Did you notice money raining down in part three of the Spanish TV series “Money Heist” (Spanish: La casa de Papel, “The House of Paper”) on Netflix? A blimp flew over Madrid and showered money. These falling paper bills fluttered, tumbled and followed random trajectories while descending to the streets. The behaviour has a similarity with the falling of leaves from a tree, descent of snowflakes and path of tossed coins in fountains and wishing wells.
It is a wonder why Newton never addressed the behaviour of falling leaves from the apple tree in his garden at Woolsthorpe Manor. He did perform experiments by dropping glass spheres and inflated hog bladders from a cathedral in London. A look at the influence of air around falling leaves or freely falling paper strips or the behaviour of water around a flipped coin in a pool was to come later. It took another two hundred years before a 22-year-old James Clerk Maxwell paid heed to the physics around falling paper slips. He observed the flutter and explained the changes in pressure distribution around the strip and even referred to the resistance offered to the paper by the air around it. Similar is the nature of fall when coins are tossed in fountains, pools and rivers. Falling coins rotate, flutter, tumble and descend on different trajectories.
A common term used to emphasize the similarity in physics between air and water is ‘fluid’. The story of fluid dynamics can be woven using ‘inertia’ and ‘friction’ of the flowing medium as the central characters. The idea of friction in fluids was proposed by many scientists who contributed to the evolution of the physics of fluids. Newton being the first, followed by Poiseuille and Hagen. Later Stokes further emphasised the notion of friction in fluids. The physics of fluids was evolving, and newer ideas were included to aid a better understanding. When Reynolds demonstrated the onset of turbulence in flow and Prandtl explained the effect of viscosity close to the surfaces of an object immersed in the flow, newer insights in the understanding of external flows started taking shape. Now it is widely known that the storyline is influenced by the geometry of the object around which the flow happens. Inertia and viscosity swap the roles of being the main protagonist based on the size and shape of the object around which the flow is observed.

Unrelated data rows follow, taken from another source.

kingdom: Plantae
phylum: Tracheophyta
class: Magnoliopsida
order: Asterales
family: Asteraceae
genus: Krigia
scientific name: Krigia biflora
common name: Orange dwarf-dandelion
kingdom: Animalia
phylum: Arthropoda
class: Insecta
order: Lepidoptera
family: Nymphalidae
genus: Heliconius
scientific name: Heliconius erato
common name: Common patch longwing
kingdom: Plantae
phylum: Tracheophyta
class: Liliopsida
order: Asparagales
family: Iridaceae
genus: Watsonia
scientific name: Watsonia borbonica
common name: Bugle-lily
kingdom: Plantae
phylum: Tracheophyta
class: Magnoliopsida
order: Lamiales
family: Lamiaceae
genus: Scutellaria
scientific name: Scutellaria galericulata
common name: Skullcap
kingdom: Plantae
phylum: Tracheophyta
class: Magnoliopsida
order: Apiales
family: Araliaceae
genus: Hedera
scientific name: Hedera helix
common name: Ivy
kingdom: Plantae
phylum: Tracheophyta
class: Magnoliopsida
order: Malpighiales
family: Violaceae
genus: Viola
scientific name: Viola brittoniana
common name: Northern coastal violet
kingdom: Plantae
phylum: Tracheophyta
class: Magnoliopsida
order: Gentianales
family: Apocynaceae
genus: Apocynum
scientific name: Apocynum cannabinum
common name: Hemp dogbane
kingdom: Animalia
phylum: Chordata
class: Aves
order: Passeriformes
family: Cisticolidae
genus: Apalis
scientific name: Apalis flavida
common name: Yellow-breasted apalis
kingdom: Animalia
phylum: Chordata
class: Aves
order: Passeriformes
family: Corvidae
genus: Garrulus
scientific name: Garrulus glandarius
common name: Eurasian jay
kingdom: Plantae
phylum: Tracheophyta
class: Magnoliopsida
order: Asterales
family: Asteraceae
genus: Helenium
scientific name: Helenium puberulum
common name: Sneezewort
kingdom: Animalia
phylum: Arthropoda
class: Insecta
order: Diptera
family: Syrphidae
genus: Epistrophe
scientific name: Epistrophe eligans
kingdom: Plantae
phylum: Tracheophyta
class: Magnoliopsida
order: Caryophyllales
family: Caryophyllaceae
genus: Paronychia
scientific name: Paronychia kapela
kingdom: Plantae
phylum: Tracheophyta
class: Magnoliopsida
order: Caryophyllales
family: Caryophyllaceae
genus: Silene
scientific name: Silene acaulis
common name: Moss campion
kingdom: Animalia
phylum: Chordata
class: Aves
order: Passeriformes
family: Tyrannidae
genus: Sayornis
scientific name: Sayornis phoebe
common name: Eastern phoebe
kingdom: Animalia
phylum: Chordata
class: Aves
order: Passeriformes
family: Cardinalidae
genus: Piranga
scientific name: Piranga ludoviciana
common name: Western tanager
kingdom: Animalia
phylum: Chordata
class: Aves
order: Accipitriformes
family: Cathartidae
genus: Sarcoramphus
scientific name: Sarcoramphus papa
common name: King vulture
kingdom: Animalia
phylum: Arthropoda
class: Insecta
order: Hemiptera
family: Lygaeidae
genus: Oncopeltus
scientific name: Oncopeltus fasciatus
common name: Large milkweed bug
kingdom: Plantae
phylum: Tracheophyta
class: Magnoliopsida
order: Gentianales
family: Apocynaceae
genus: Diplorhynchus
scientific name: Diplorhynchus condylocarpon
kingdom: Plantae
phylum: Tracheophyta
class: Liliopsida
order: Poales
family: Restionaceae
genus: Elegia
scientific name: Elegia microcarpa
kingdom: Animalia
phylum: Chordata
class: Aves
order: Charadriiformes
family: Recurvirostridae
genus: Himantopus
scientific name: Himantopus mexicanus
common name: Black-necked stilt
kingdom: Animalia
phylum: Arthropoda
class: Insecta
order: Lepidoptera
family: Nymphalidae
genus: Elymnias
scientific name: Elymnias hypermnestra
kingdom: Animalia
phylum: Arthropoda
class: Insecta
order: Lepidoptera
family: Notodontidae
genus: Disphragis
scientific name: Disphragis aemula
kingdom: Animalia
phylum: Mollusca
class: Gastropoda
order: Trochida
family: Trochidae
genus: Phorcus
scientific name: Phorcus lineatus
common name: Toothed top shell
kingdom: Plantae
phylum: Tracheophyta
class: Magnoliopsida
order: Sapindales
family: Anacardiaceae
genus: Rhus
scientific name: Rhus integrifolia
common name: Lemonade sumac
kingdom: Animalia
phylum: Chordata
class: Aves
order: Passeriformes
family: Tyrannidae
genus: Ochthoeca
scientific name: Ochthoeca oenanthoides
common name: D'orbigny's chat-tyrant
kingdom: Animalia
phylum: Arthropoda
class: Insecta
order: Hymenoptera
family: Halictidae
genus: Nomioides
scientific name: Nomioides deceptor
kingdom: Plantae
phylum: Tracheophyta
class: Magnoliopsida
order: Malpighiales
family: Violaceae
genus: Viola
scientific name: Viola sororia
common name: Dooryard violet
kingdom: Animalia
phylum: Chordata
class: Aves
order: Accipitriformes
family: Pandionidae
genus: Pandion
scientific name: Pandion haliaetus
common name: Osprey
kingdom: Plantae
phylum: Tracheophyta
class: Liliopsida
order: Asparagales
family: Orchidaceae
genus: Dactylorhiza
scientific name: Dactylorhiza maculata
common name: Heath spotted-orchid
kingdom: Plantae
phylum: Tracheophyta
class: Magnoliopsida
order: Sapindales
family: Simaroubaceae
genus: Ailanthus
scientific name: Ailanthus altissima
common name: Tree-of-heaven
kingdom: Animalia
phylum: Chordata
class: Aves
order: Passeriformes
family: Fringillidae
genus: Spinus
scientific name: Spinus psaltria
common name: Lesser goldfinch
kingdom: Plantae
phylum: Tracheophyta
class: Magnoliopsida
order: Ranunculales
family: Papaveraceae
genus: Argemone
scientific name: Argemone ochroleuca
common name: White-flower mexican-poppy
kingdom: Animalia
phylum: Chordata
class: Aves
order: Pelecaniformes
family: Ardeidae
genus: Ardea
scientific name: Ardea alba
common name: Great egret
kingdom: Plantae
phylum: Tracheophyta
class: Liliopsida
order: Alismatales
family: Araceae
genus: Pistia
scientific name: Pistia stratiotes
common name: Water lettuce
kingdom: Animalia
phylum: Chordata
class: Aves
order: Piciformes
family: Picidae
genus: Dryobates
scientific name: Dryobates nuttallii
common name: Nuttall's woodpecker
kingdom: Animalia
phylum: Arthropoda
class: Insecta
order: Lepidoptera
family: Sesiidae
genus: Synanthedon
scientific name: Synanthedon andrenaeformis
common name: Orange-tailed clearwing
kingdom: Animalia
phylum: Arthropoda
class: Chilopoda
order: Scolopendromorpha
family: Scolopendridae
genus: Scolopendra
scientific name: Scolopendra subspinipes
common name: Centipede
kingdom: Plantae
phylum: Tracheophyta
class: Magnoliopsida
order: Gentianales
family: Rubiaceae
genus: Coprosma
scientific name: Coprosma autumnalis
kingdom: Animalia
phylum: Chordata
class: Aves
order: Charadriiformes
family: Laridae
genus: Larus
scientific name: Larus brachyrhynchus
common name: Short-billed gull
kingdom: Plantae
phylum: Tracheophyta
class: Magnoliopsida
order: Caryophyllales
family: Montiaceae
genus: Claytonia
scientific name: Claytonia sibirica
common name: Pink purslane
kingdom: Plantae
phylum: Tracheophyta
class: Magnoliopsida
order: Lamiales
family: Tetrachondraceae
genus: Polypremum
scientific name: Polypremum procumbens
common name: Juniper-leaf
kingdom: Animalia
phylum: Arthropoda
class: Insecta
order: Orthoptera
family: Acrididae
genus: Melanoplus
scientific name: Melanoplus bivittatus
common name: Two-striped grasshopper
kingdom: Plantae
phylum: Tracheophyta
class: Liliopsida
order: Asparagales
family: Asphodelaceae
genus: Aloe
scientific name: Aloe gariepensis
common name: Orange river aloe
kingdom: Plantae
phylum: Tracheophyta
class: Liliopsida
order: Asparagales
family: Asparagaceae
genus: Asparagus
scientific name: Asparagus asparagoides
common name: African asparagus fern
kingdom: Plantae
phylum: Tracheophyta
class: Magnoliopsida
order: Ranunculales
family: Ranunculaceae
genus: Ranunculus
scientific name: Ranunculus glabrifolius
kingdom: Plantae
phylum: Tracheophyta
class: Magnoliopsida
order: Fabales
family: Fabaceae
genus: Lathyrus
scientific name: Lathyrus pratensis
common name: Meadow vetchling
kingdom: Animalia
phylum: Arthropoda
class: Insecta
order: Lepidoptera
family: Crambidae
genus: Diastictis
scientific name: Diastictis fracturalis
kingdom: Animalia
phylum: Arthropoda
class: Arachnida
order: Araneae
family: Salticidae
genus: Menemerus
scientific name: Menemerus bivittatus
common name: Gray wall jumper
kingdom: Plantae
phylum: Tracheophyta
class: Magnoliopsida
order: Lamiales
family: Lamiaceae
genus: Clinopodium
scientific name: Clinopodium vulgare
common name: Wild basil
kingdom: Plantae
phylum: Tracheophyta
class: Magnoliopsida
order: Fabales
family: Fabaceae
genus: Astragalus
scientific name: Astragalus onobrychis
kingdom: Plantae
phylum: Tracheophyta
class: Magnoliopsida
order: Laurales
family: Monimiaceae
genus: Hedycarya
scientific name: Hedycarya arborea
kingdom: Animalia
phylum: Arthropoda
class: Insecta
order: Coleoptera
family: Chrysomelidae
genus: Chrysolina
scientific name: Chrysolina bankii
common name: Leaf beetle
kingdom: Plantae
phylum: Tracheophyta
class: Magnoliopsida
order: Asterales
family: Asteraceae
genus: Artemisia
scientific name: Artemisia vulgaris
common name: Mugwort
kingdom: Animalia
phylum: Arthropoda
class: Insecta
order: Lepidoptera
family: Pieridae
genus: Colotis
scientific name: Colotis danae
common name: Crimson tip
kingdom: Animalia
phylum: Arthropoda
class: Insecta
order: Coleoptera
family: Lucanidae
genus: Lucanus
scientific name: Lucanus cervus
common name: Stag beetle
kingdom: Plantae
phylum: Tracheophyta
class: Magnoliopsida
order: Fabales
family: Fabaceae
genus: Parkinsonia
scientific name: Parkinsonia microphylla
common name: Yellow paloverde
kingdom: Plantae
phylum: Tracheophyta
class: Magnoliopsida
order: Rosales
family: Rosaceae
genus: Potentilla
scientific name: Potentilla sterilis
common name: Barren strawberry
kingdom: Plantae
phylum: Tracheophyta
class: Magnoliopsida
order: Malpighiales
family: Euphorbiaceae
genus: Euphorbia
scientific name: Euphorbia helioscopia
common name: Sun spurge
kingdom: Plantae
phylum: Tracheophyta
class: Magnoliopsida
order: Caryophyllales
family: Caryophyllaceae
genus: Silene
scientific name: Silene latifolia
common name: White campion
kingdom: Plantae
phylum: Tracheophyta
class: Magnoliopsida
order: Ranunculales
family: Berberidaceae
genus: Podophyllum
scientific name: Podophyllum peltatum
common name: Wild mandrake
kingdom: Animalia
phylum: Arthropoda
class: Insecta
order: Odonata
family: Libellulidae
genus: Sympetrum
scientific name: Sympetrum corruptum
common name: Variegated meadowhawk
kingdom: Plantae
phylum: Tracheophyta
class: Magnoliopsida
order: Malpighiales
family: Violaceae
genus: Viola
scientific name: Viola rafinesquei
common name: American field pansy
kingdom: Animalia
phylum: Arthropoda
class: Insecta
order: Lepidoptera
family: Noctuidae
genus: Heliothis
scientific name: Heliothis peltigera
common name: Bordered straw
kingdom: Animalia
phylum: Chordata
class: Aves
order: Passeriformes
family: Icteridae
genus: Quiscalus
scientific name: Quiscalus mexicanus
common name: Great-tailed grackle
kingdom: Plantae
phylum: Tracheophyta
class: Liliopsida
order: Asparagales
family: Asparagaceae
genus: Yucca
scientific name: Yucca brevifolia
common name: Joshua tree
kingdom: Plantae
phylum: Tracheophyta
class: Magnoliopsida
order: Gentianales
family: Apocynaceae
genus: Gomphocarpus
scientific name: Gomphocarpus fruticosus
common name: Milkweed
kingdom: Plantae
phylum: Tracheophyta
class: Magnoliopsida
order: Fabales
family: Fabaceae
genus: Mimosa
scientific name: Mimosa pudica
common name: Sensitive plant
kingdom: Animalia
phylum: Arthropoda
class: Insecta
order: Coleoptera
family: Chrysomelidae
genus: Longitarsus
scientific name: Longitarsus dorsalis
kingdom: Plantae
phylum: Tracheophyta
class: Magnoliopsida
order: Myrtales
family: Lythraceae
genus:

With recent advances in fluid dynamics, we can explain that the flow physics of a freely falling paper strip is influenced by its initial state, the size and symmetry of the falling paper strip, the density difference of falling paper and air, and the viscosity of the fluid. The flows separating at the edges of the strip roll in vortices leaving an unsteady trail behind the falling paper. This unsteadiness causes an imbalance in the forces acting on the paper strip. The extent of the force imbalance on the paper strip due to the flowing fluid around it causes it to fall steadily, flutter, rotate, tumble, drift, oscillate or stably fall. All these fall behaviours are direct outcomes of the interaction of the air and the paper strip. Similar interactions happen when a coin is tossed in a wishing well or a pool of water. Flow separates at the edge of the coin, vortices are formed and shed in the wake. The coin falls steadily, flutters, rotates or shows chaotic behaviour. The physics of these simple freely falling objects when extended to ice particles and snowflakes helps understand the fall behaviour of snowflakes and the nature of flow around them which aids in explaining their growth rates.
To appreciate the fall behaviour of a freely falling paper Maxwell used a paper strip with sides two inches long and one inch wide. You can try dropping paper strips of varied sizes and observing their fall. I suggest you cut a paper strip 1 cm wide and about 5 to 10 cm long and drop it from a height with the larger side slightly tilted away from the horizontal (and the flat face of the strip looking at you). You will be amazed by the fall behaviour. After the initial settling the paper will orient itself in one direction of fall and will start spinning around an axis parallel to the longest side (an example of autorotation). If you get the feel of the fall, you can use different shapes and enjoy the diverse fall behaviour of simple, harmless paper pieces and marvel at the complexity of the fluid dynamics of freely falling paper strip.
The understanding of fluid object interaction is of immense use in environmental science, atmospheric physics, insect flights and industrial needs. In meteorology, clarity about the fluid dynamics of falling objects helps establish the fate of ice particles and snowflakes in the atmosphere and in clouds.